PROBLEM STATEMENT »
Give back exactly the stretch of data below from the line holding "548 121 3.29" through the line holding "179 163 81.10", both ends included, and leave the remaining lines out.

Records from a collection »
● ● ● ●

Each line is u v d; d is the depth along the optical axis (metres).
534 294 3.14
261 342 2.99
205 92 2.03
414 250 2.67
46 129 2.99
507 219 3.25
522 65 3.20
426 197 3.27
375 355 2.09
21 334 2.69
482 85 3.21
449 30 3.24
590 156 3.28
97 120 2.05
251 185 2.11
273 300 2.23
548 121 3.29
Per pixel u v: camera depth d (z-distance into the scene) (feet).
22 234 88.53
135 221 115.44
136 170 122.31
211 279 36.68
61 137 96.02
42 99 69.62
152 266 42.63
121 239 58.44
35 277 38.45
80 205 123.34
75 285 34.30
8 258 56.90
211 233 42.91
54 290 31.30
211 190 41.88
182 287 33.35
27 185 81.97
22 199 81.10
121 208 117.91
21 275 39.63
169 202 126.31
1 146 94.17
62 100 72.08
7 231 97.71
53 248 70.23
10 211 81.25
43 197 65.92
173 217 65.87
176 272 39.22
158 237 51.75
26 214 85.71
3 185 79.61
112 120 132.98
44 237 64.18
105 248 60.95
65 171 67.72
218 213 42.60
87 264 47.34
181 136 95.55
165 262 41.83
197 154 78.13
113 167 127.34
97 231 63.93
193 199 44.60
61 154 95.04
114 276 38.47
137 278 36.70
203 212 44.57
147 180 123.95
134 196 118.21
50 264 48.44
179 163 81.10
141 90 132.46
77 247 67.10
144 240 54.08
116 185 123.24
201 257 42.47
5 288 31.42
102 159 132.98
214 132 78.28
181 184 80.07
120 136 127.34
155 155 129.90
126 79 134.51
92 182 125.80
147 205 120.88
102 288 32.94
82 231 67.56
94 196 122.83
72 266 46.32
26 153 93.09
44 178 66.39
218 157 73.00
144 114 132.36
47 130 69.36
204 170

● ● ● ●

RESULT »
548 121 3.29
Per pixel u v: camera depth d (z-distance into the scene) (feet).
22 234 88.53
135 221 115.44
136 170 122.31
211 279 36.68
61 137 96.02
42 99 69.62
152 266 42.63
121 239 58.44
35 277 38.45
80 205 123.34
75 285 34.30
8 258 56.90
211 233 42.91
54 290 31.30
211 190 41.88
182 287 33.35
27 185 81.97
22 199 81.10
121 208 117.91
21 275 39.63
169 202 126.31
1 146 94.17
62 100 72.08
7 231 97.71
53 248 70.23
10 211 81.25
43 197 65.92
173 217 65.87
176 272 39.22
158 237 51.75
26 214 85.71
3 185 79.61
112 120 132.98
44 237 64.18
105 248 60.95
65 171 67.72
218 213 42.60
87 264 47.34
181 136 95.55
165 262 41.83
197 154 78.13
113 167 127.34
97 231 63.93
193 199 44.60
61 154 95.04
114 276 38.47
137 278 36.70
203 212 44.57
147 180 123.95
134 196 118.21
50 264 48.44
179 163 81.10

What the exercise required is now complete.